■ **WHAT TO DO**: Could you restate the data word for word?
* * * *
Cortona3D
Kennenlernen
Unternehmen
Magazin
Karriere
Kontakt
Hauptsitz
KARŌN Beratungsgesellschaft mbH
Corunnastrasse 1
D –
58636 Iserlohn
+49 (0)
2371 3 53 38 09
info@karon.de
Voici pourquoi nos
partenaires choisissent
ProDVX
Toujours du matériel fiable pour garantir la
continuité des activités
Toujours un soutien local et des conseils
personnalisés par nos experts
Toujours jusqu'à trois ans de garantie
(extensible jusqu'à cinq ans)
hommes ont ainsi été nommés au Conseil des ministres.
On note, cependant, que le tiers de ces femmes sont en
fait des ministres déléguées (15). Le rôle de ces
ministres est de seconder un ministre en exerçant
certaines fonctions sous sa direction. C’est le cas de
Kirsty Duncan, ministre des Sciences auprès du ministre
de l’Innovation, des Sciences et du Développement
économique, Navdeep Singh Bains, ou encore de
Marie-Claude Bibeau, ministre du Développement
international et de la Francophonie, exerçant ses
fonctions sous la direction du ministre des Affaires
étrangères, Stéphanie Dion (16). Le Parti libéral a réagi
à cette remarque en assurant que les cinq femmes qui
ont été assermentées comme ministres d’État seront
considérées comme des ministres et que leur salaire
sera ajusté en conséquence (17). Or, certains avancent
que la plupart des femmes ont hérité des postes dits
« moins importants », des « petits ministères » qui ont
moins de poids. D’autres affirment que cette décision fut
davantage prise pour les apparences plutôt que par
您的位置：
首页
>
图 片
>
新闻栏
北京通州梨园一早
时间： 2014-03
* * * *
■ **ANSWER SECTION**:
Cortona3D
Kennenlernen
Unternehmen
Magazin
Karriere
Kontakt
Hauptsitz
KARŌN Beratungsgesellschaft mbH
Corunnastrasse 1
D –
58636 Iserlohn
+49 (0)
2371 3 53 38 09
info@karon.de
Voici pourquoi nos
partenaires choisissent
ProDVX
Toujours du matériel fiable pour garantir la
continuité des activités
Toujours un soutien local et des conseils
personnalisés par nos experts
Toujours jusqu'à trois ans de garantie
(extensible jusqu'à cinq ans)
hommes ont ainsi été nommés au Conseil des ministres.
On note, cependant, que le tiers de ces femmes sont en
fait des ministres déléguées (15). Le rôle de ces
ministres est de seconder un ministre en exerçant
certaines fonctions sous sa direction. C’est le cas de
Kirsty Duncan, ministre des Sciences auprès du ministre
de l’Innovation, des Sciences et du Développement
économique, Navdeep Singh Bains, ou encore de
Marie-Claude Bibeau, ministre du Développement
international et de la Francophonie, exerçant ses
fonctions sous la direction du ministre des Affaires
étrangères, Stéphanie Dion (16). Le Parti libéral a réagi
à cette remarque en assurant que les cinq femmes qui
ont été assermentées comme ministres d’État seront
considérées comme des ministres et que leur salaire
sera ajusté en conséquence (17). Or, certains avancent
que la plupart des femmes ont hérité des postes dits
« moins importants », des « petits ministères » qui ont
moins de poids. D’autres affirment que cette décision fut
davantage prise pour les apparences plutôt que par
您的位置：
首页
>
图 片
>
新闻栏
北京通州梨园一早
时间： 2014-03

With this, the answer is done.